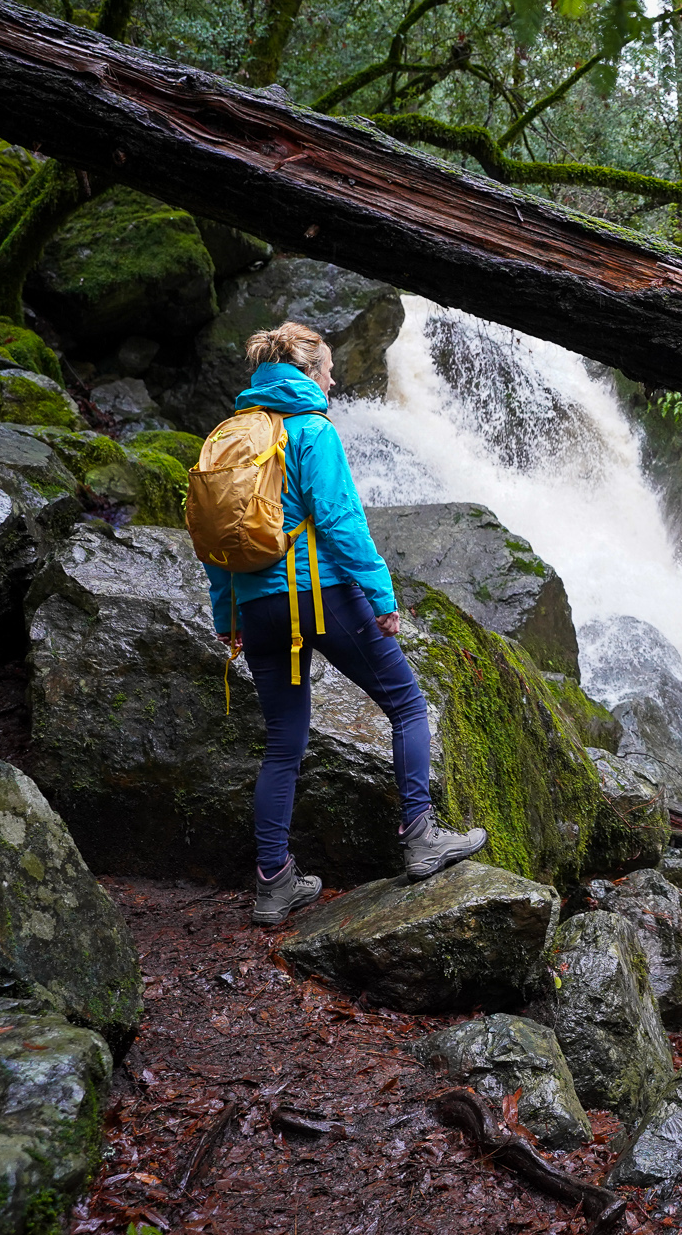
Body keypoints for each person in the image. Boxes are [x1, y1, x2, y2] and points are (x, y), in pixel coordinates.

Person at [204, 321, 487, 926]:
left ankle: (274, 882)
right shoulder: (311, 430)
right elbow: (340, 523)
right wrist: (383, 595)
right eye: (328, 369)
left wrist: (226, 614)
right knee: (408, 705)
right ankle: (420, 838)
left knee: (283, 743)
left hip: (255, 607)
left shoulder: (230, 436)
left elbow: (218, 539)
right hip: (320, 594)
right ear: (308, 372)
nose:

***

▶ _What to produce_
Go through the records above, find each line with the string "right", and copy it.

▶ _Response to this exercise_
right shoulder: (311, 430)
right elbow: (340, 523)
right wrist: (383, 595)
right eye: (328, 369)
right knee: (408, 705)
right ankle: (420, 838)
right hip: (320, 594)
right ear: (308, 372)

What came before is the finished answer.